With all of these lessons fresh in my mind I was blessed to see why judging is so damaging. I had a conversation with a dear cousin of mine about the family. The comment she made that hit close to home was that it is hard to come to family functions when you know that after you leave the family will talk about you because of the poor choices your parents made. I may not have been the most guilty of this, but I was also not entirely innocent either. She even recounted a time when her brother who had made plenty of mistakes was shunned by everyone except my grandmother. How can an individual feel loved and supported and grow when they are being looked down on. No one can find the strength needed to rise above their situation when they are constantly reminded (especially by family) of their failures.

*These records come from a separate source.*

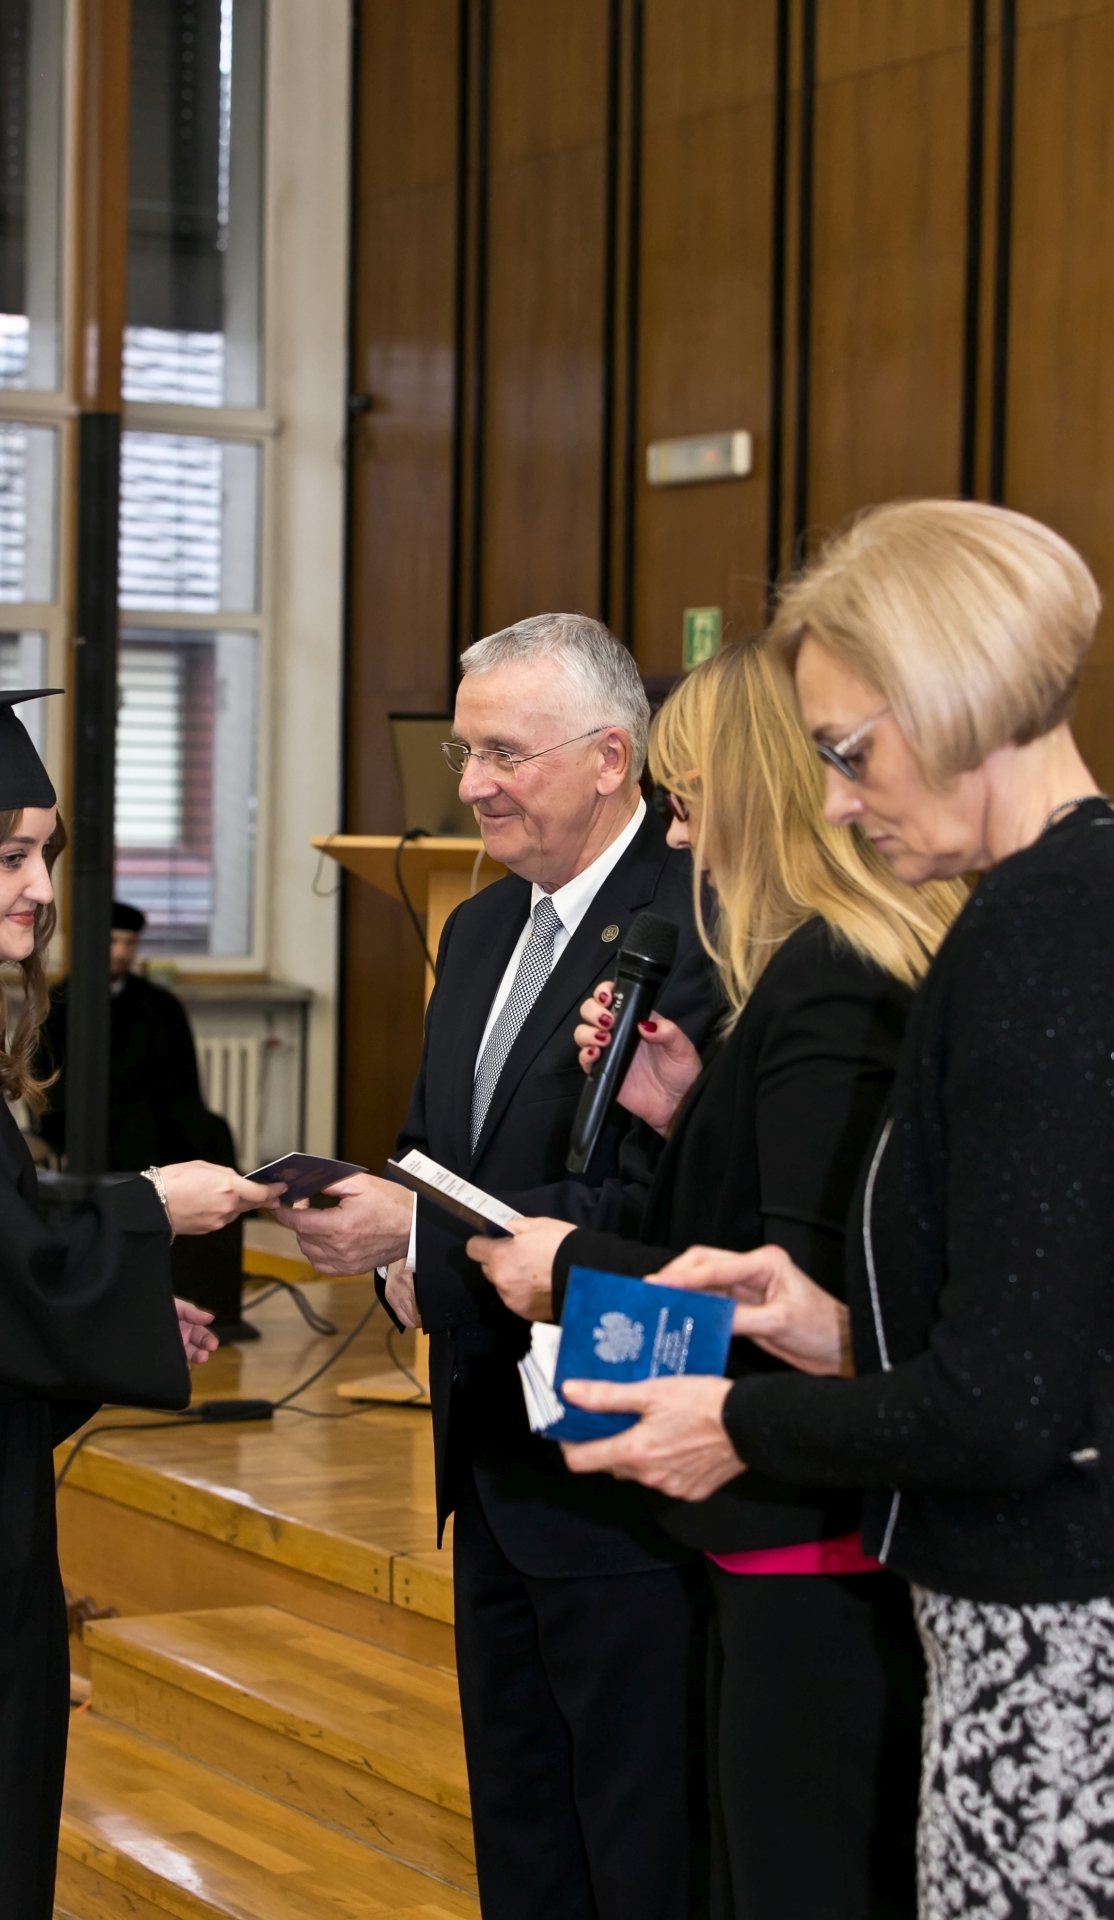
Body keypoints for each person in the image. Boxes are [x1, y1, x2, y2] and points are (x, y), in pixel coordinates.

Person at [558, 500, 1114, 1920]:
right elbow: (1061, 1330)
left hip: (1055, 1638)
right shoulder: (1073, 896)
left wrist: (735, 1421)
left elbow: (1005, 1410)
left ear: (950, 696)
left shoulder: (1036, 932)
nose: (842, 802)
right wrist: (833, 1328)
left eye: (849, 752)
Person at [470, 638, 962, 1919]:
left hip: (804, 1524)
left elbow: (793, 1285)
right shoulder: (820, 967)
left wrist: (567, 1266)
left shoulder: (824, 973)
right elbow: (803, 1208)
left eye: (689, 803)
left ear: (757, 796)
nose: (679, 840)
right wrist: (682, 1106)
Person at [276, 614, 716, 1920]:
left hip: (623, 1474)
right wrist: (395, 1245)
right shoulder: (476, 931)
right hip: (485, 1451)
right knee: (523, 1838)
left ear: (611, 758)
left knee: (639, 1846)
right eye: (463, 752)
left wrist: (419, 1244)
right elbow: (438, 1152)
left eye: (503, 754)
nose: (470, 785)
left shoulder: (695, 924)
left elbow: (654, 1202)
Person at [0, 690, 283, 1920]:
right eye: (11, 857)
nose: (40, 888)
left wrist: (125, 1299)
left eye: (47, 855)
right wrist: (149, 1208)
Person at [37, 899, 255, 1340]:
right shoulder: (57, 1005)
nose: (121, 952)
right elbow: (45, 1081)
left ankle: (213, 1289)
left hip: (156, 1113)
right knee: (135, 1133)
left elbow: (183, 1083)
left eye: (129, 942)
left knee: (212, 1133)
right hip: (84, 1121)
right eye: (112, 941)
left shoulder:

The final lesson came on Sunday when the speakers spoke on Faith, Hope, and Charity as moved upon by the spirit while praying at the temple. At first I didn't think much of the topic, but when the first speaker related charity to giving others support and giving the benefit of the doubt I knew her talk was written for me among others. Then the hymns were also testament that her message was the Lord's message that day. The lines, "No longer as strangers on earth need we roam," and "We'll love one another and never dissemble, But cease to do evil and ever be one" also taught not to judge as we sang Now Let Us Rejoice. Then the intermediate hymn was Let Us Oft Speak Kind Words which again reinforced that same message. It was no question to me what the Lord would have me learn to do better. I hope that I can be a better example of love and charity so that I will not pass along judgmental attitudes to my children and so I truly can be a disciple of Jesus Christ and share His love with my brothers and sisters!

1 comment:

Rebecca said...

I think I need some work in this area as well. I am getting better, but have a long way to go. I remember the other day while having a play group with a friend saying something about another sister in the ward and though it was not anything horrible, I still felt a horrible feeling in the pit of my stomach after she left for even talking about that sister, because I love the sister I talked about and should have held my tongue. I think we would all be better off if we learned to only speak kindly of those around us and to not judge. Thanks for the reminder!